Introduction To Data Analysis
Welcome to the world of data! The world of data is super interesting; however, you may face the question of how and where to start. Breaking into the world of data is not a puzzle, so a simple and basic place to start is to develop a curiosity about data. Begin by asking yourself, “What questions or solutions can a set of data or information give me?”
As an aspiring data analyst or business analyst, my first advice to you is to feed your curiosity and ask a lot of how-to questions. There are a variety of tools used for data analysis, but your growth depends solely on your ability to provide answers that drive decision-making with the use of data. Your growth is not dependent on how many tools you can use for analysis.
What is Data Analysis?
Data analysis involves the practice of examining and interpreting data to gain valuable insights that support decision-making. A data analyst carries out the analysis of the data. A data analyst gathers, cleans, studies, and interprets a dataset to help solve problems. The expertise of a data analyst is required in many industries, including health, government sectors, business, finance, marketing, science, etc.
In different industries, data analysts are asked a variety of questions. In marketing, “What kind of customer should my business target in its next ad campaign?” In health/medicine, “What age groups are more vulnerable to this disease?” Your job as a data analyst is to ensure that these questions are properly answered with the help of data to ensure an effective decision-making process.
The process of analyzing data typically requires iterative phases, which include:
- Identification of the industry and business question
- Collection of data
- Cleaning of data
- Analysis of data
- Interpretation of data
Data analysis can take different forms, and the form it takes depends on the question you are trying to answer as an analyst. However, all analytical processes revolve around the five major phases highlighted above.
- Identification of industry and business questions: Before the commencement of any analytical process, one must first identify the industry from which your data is derived. This will help you properly identify the terms and essential variables to include in your analysis.
- Collection of Data: This stage requires you to collect the raw dataset that will help you answer the questions identified by the client to aid their decision.
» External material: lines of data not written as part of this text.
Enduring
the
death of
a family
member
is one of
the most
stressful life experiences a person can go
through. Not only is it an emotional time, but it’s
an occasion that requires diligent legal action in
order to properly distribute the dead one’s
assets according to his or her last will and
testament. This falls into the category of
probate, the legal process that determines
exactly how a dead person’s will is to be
- Cleaning of Data: This is the most rigorous process in your data analysis process. It involves identifying and removing duplicates, inconsistencies, and syntax errors, as well as standardizing data structures and formats.
- Analysis of Data: This stage requires the use of different techniques and tools to identify trends, correlations, outliers, and variations that tell a story to aid decision-making. Data visualization tools are also used to convert the data into graphical formats for better understanding.
- Interpretation of Data: This is the final stage in the analytical process. This stage defines how well the result of your analysis answers the business question.
Tools Used by Data Analysts
- Microsoft Excel
- Google Sheets
- Python
- R
- Microsoft Power BI
- SQL
Types of Data Analysis
Data analysis is used to aid decision-making and provide answers to questions. To interpret data effectively, you should be familiar with the following analysis:
- Descriptive Analysis: This type of analysis helps describe or summarize quantitative data by presenting statistics. An example of this is an analysis that shows the distribution of sales over a specific time frame.
- Predictive Analysis: This type of analysis draws conclusions based on data gleaned from historic events. An example of this is the high sales of a specific type of product in a specific month and the poor sales in another month. This data is used to predict the month in which the product in question should be restocked or not.
Note: Whether you’re performing a descriptive analysis to summarize data or a predictive analysis to draw conclusions from past events, data analysis offers endless possibilities for exploration and growth in a wide range of industries.
Getting started with data might be uneasy. In fact, getting started with anything isn’t easy, but by embracing curiosity and asking the right questions, you can be an asset in the world of data. My final words to you are to equip yourself with diverse toolkits such as Microsoft Excel, Python, and SQL to enhance your analytical capabilities.
Welcome to the world of data, and do well to enjoy your learning process.